In 1991, during the US-led bombardment of Iraq, Israel imposed a
curfew on the Palestinian population which suffocated the already
dwindling intifada. Combined with the support of Arab regimes for
the Gulf war and the resulting international isolation of the PLO,
these collective punishment measures led directly to the signing
of the deeply flawed Oslo accord in 1993.
In the initial
phase of the Oslo "peace process," Israel agreed to withdraw
its soldiers from "Gaza and Jericho first," and yield
the governance of the Gaza Strip and one West Bank town to the nascent
Palestinian Authority. Today, the Israeli government speaks of another
"Gaza and Jericho First" agreement at the same time that
the US appears poised to attack Iraq.
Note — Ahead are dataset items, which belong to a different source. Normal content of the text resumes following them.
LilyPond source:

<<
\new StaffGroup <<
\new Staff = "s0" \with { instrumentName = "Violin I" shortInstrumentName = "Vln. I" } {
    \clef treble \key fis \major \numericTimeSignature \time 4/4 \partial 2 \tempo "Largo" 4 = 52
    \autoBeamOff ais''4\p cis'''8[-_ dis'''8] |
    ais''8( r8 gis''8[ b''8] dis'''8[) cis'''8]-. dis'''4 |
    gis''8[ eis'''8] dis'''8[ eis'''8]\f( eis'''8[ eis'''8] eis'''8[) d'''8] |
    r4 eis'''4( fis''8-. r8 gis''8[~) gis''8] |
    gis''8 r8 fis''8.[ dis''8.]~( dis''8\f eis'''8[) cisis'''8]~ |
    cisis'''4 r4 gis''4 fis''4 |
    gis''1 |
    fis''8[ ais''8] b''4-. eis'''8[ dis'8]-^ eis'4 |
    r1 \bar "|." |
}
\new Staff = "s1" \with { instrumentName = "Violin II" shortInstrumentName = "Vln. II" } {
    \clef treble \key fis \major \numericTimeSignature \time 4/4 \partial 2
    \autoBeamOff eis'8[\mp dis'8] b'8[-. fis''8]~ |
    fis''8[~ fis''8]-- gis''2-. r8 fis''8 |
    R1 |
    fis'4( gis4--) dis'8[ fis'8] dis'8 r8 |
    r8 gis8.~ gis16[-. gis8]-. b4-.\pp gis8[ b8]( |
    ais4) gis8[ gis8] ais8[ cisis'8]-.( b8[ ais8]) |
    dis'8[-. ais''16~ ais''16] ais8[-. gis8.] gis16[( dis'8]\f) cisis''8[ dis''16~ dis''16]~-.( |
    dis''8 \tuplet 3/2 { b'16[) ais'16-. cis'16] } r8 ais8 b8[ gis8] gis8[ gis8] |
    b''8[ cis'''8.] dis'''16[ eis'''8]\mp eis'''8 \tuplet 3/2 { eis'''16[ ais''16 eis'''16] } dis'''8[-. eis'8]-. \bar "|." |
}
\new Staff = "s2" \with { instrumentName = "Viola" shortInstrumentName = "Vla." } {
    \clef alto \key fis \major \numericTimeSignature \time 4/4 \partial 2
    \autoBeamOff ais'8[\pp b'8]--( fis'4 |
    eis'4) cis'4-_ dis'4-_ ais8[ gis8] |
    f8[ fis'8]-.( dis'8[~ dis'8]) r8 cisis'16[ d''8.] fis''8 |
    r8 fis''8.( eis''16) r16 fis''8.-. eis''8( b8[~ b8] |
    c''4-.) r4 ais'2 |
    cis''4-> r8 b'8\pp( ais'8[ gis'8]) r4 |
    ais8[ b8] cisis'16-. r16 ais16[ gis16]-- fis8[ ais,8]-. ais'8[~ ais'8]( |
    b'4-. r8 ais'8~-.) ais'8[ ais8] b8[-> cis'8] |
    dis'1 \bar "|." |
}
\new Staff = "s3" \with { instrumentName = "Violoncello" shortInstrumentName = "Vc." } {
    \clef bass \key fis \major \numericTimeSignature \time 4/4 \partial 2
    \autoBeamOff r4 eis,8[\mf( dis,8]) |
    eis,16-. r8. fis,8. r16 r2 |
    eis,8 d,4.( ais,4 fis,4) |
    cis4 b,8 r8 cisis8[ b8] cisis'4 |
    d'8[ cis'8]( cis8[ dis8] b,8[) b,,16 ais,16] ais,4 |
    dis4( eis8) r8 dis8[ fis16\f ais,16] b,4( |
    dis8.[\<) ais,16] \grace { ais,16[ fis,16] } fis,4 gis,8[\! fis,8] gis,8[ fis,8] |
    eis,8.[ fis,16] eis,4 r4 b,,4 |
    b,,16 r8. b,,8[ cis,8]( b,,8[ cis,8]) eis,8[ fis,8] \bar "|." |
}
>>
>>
According to the Israeli plan,
which appears to have Washington's support, the Gaza Strip and Jericho
would again be placed under the control of the PA as a first step
toward a final settlement. Jordanian and Egyptian security forces
would train, organize and oversee a Palestinian security force capable
of suppressing remaining resistance from the militias and the broader
population. Eventually this arrangement would be replicated elsewhere
in the West Bank, with a permanent status agreement sometime in
the future to legitimize the settlement blocs and bypass roads that
would split Palestinian territory into disconnected cantons.
While there
is widespread feeling among Palestinians that Palestinian negotiators
should not meet with their Israeli counterparts while attacks like
the the F-16 strike on Gaza City continue with impunity, under curfew
it is difficult for this feeling to coalesce into pressure on the
PA to halt the progress of Israel's intentions for the West Bank.